-------- Dataset section --------
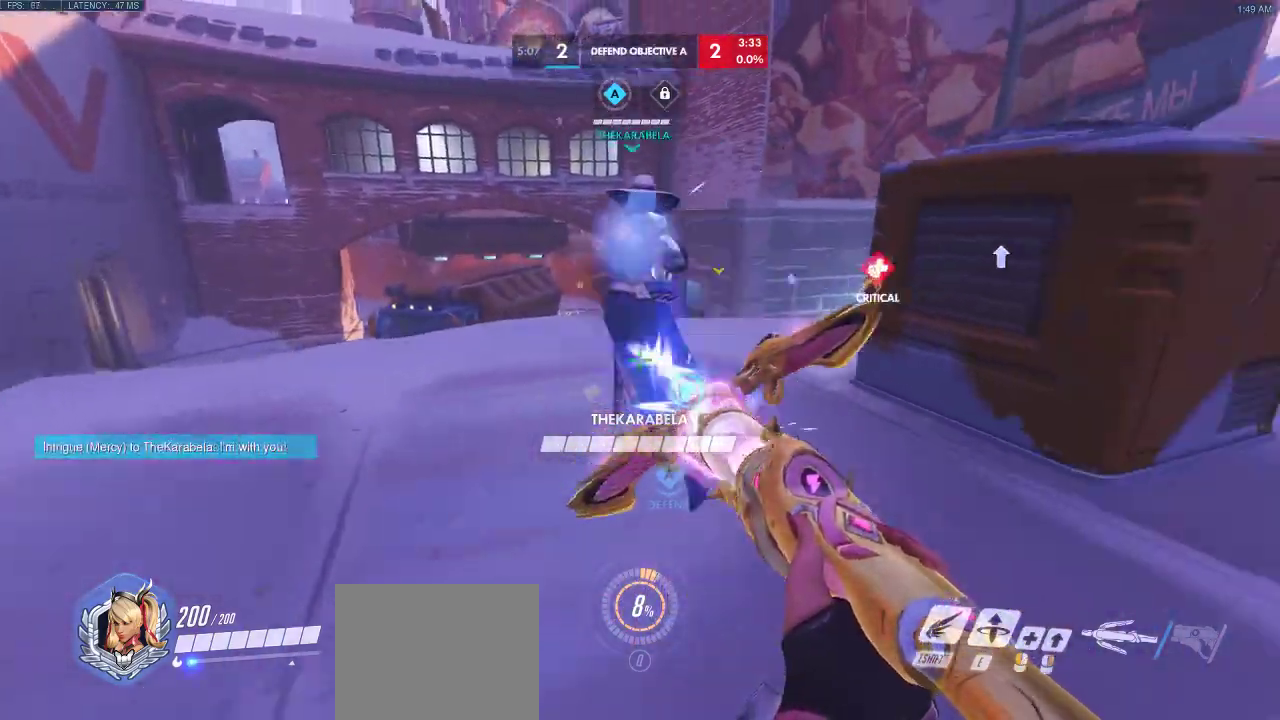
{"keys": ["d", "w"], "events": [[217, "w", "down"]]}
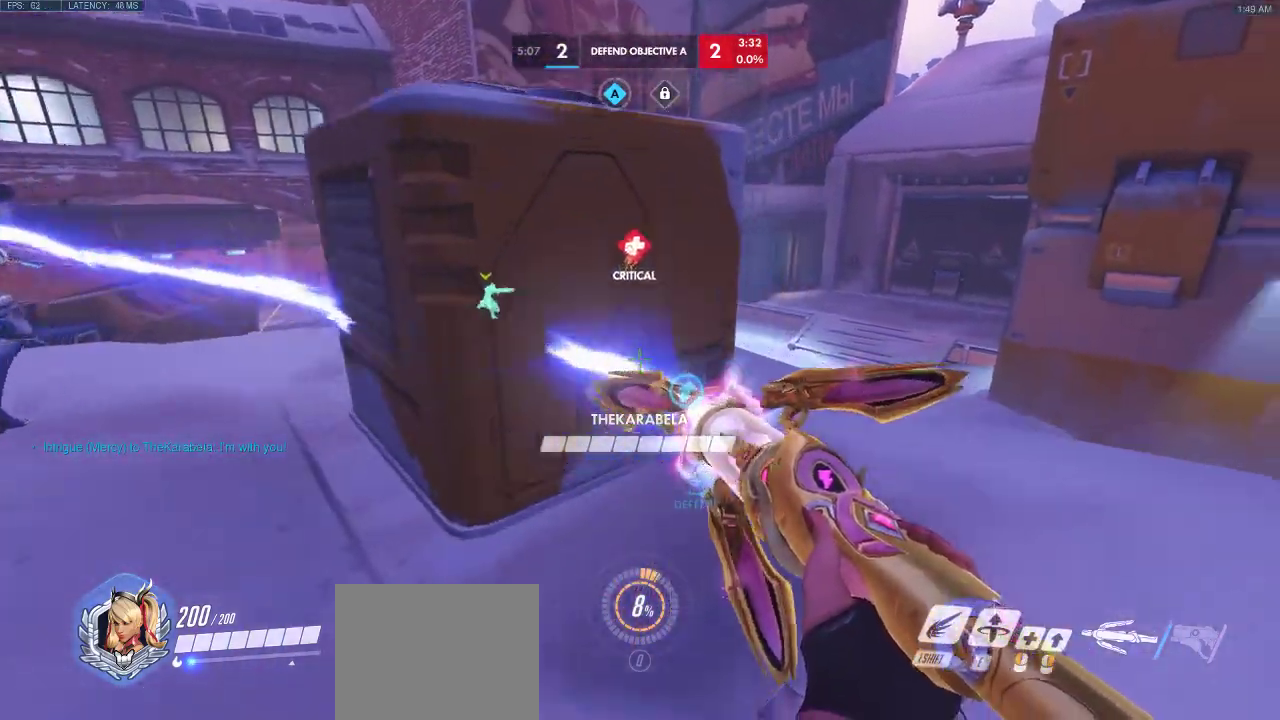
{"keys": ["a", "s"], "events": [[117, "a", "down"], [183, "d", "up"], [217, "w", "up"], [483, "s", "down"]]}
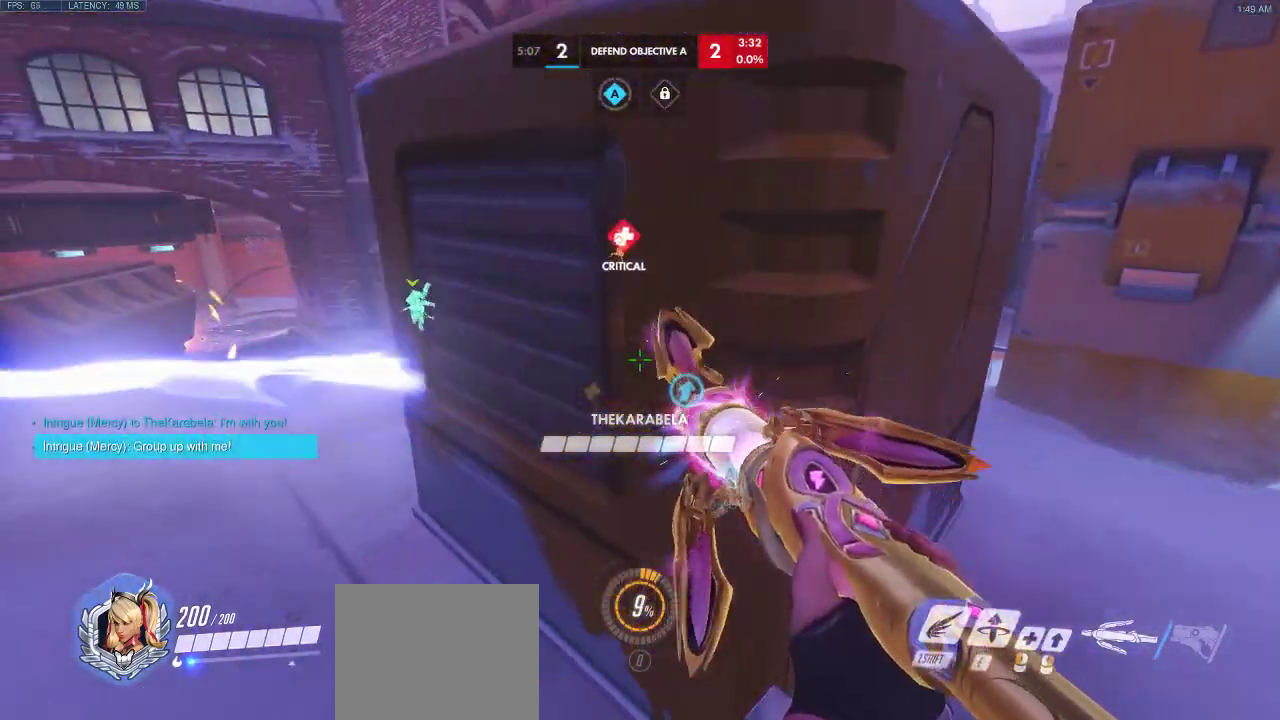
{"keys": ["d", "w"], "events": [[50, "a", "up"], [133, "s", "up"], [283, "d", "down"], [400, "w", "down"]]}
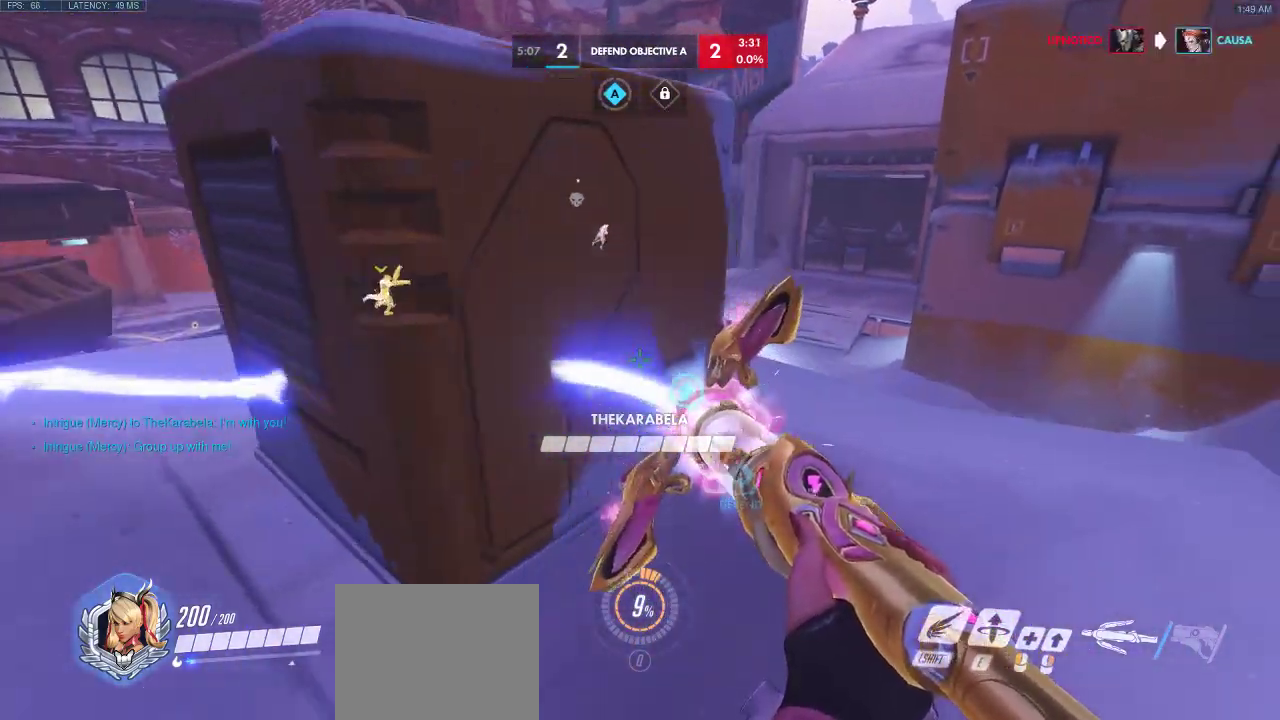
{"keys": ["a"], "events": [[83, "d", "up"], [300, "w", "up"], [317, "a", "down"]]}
--------
• What you will do: Could you copy the data above exactly, leaving the pictures out?

• Response to the task:
{"keys": ["d", "w"], "events": [[217, "w", "down"]]}
{"keys": ["a", "s"], "events": [[117, "a", "down"], [183, "d", "up"], [217, "w", "up"], [483, "s", "down"]]}
{"keys": ["d", "w"], "events": [[50, "a", "up"], [133, "s", "up"], [283, "d", "down"], [400, "w", "down"]]}
{"keys": ["a"], "events": [[83, "d", "up"], [300, "w", "up"], [317, "a", "down"]]}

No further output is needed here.